Just like autism itself, playdates with children on the spectrum can be experienced in a myriad of ways. My family and our support network have seen many instances where my son, Wills, and his peers have learned from each other as they worked through the process of social interaction and inclusion. We are appreciative for the enrichment, understanding, and awareness that has blossomed during these opportunities to interact and socialize with peers.
Here are some tips for playdates with peers:
Build skills. Help your child to develop even a small set of play skills. Can he play nicely in parallel? Can she build towers or engage with sensory toys? These are the building blocks of the first playdates.
- Practice with adults. You can use role-playing to pre-teach playdate activities to your child.
- Find a good fit. Set up playdates with children who have similar interests to your child and that have play skills around the developmental level of your child, even if they are a different chronological age. Choose a playmate that is patient and kind.
- Create a visual schedule. Draw or write out the structure of the playdate in advance, considering activities where the kids will need to play together, nearby, or in cooperation, and be sure to include activities that all participants will enjoy.
- Keep it short. Keep activities to about 30 minutes to start, and then add time once the playdates seem successful.
- Positive reinforcement. If your child is having a positive interaction, use reinforcements such as praise or a treat to reward the good behavior. If your child needs a reminder to share or play by the rules, provide coaching and encourage cooperation.

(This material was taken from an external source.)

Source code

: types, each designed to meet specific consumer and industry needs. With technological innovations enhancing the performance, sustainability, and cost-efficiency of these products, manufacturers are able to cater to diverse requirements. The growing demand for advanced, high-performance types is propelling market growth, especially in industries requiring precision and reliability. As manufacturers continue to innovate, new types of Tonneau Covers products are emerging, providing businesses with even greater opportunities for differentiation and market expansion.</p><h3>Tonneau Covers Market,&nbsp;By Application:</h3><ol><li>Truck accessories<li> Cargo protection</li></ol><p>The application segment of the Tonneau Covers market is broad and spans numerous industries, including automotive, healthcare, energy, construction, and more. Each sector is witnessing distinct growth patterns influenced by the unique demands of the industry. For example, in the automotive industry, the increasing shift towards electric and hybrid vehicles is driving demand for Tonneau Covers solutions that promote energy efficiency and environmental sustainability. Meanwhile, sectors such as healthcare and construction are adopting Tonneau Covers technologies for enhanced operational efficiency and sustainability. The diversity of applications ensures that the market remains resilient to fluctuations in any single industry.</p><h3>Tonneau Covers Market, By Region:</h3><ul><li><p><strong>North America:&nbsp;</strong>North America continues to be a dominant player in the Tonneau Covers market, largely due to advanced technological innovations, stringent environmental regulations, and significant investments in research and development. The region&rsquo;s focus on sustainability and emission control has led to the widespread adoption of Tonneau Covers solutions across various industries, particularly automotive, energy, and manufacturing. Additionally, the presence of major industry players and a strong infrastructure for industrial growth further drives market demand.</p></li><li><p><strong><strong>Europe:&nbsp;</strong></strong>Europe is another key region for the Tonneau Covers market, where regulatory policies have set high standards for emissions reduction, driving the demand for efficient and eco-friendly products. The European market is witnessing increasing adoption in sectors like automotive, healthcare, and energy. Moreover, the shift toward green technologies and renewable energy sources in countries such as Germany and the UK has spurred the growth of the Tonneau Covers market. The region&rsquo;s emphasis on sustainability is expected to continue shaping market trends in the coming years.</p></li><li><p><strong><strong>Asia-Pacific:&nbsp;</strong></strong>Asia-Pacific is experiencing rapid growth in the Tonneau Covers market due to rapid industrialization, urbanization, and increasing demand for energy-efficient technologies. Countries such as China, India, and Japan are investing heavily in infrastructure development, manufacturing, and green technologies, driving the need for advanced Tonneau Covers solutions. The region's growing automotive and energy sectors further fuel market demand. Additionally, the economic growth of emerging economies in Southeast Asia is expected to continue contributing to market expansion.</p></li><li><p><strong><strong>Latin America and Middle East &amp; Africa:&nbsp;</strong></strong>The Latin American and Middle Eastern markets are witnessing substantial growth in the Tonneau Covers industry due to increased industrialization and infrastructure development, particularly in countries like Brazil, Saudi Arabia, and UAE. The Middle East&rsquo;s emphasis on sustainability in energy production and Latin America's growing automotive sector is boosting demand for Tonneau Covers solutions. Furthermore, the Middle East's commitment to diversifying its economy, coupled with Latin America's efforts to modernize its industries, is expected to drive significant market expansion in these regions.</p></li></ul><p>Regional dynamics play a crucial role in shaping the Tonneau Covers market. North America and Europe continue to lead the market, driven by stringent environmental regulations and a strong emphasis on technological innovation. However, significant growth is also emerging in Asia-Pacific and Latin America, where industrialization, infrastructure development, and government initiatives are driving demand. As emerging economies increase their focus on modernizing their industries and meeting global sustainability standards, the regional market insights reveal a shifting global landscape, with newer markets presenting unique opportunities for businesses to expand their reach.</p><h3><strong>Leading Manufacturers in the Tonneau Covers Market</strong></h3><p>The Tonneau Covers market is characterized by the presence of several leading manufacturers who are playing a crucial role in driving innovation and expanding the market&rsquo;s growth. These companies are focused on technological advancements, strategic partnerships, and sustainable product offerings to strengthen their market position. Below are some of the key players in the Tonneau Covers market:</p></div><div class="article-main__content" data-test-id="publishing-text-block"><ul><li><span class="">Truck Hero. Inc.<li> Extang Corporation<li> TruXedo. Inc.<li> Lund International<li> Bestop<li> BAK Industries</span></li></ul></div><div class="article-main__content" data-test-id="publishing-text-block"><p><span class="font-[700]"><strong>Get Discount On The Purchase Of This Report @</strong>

- Don't give up! While it can be difficult at times, continue this process, and I believe you will see progress, as well as better social skills, from your child's interaction with peers.
Through playdates, Wills developed the building blocks for many life skills, including his strong bonds with peers. Playdates weren't always easy for him, but through preparation and organization, we learned to make these types of interactions successful, positive and meaningful for all involved. I encourage you to organize sucessful playdates with your child and his peers!